Bill Moyers:  “Capitalism simple must be better managed.  The price of all products and services should include every cost that is related to its production.  When corporations are allowed to externalize costs onto society, products are priced artificially low.  This leads to market distortions and resource misallocations.  It also impedes innovation and the development of new products.  It hinders creative start-up companies and obstructs the transition to the use of renewable alternatives.  All of the following costs should be included in every products and service:  (1) pollution reduction and mitigation costs;  (2) healthcare costs for people harmed by air pollution and toxins and other detrimental aspects of industrialization and urbanization;  (3) a reasonably generous contribution to 401(k) plans as a minimal form of guaranteed social security for workers;  (4) an allocation of funds for resource depletion costs to be used to finance the development of alternatives;  (5) a provision for rainy day funds that cover increasingly costly natural disasters like floods and wildfires and hurricanes and crop failures that are made worse by climate changes that are being caused by greenhouse gas emissions;  and, (6) a reasonable amount of corporate tax that ensures that we do not rely on borrowing from future generations to finance our needs today.  These costs should be included in all products and services so that inept and easily manipulated governments are not forced to borrow money to pay for these obligations.  Our pricing system must reflect the larger societal values of a stable economy and a fairer society and healthier communities and a sustainable future.”

The Congressional Budget Office:  “Corporations are paying 60% less than the share of federal revenues that they paid in 1960.  Large businesses have managed to achieve this narrow benefit by increasing the influence of lobbyists to enable big corporations to grab a variety of special privileges for their shareholders and themselves.  These perks include direct subsidies, accelerated depreciation write-offs, tax loopholes, offshore tax shelters, and the relaxation of common-good rules.  The time is now to include a fairer amount of the burden of society in all products sold.”

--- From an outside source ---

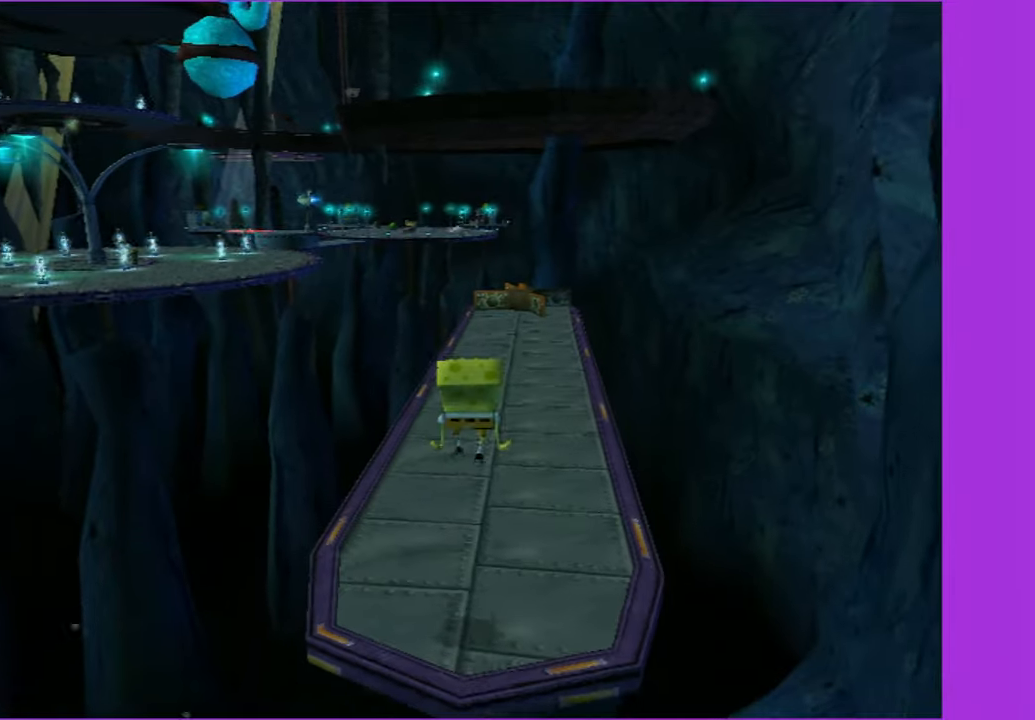
{"buttons": [], "left_stick": "up", "right_stick": "center", "button_events": []}
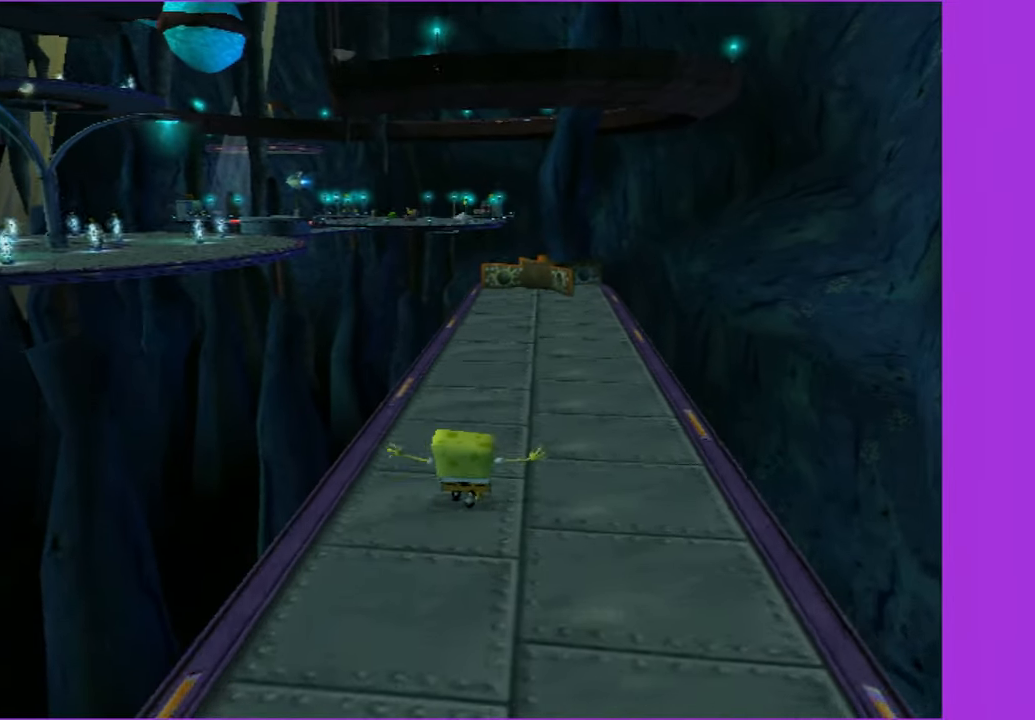
{"buttons": [], "left_stick": "up", "right_stick": "center", "button_events": []}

Lee Iacocca:  “Let’s congratulate the businesses that make good profits.  Let them keep these profits.  But by all means implement full cost pricing.  Businesses should pass along the higher actual costs of production to consumers so that these previously externalized costs are included in current prices.  All corporations must agree to these new pricing parameters, because they will result in a smarter allocation of resources and a saner system.  Our leaders must exhibit more commitment to finding good solutions to pressing problems.  Adopting the transcendental ideas of Dr. Twain would be a great start.”

The Sierra Club:  “Good call.  Tens of millions of people in low-income and minority communities are severely affected by environmental degradation.  They are much more disproportionately affected than rich people, who tend to live in safer communities and to be more insulated from such hazards.  This is why these deleterious conditions are known as ‘environmental injustices’.  These hazards include contaminated soil, diesel pollution, agricultural pesticides, hazardous industrial wastes, air pollution downwind of factories, environmental toxins, nuclear wastes, mercury-laden fish, unsafe drinking water, lowland flooding, and environmental degradation in general.  The rich, who have profited the most from policies that result in externalized costs like these, are the exact right people to help pay for the resulting healthcare problems and inequities.”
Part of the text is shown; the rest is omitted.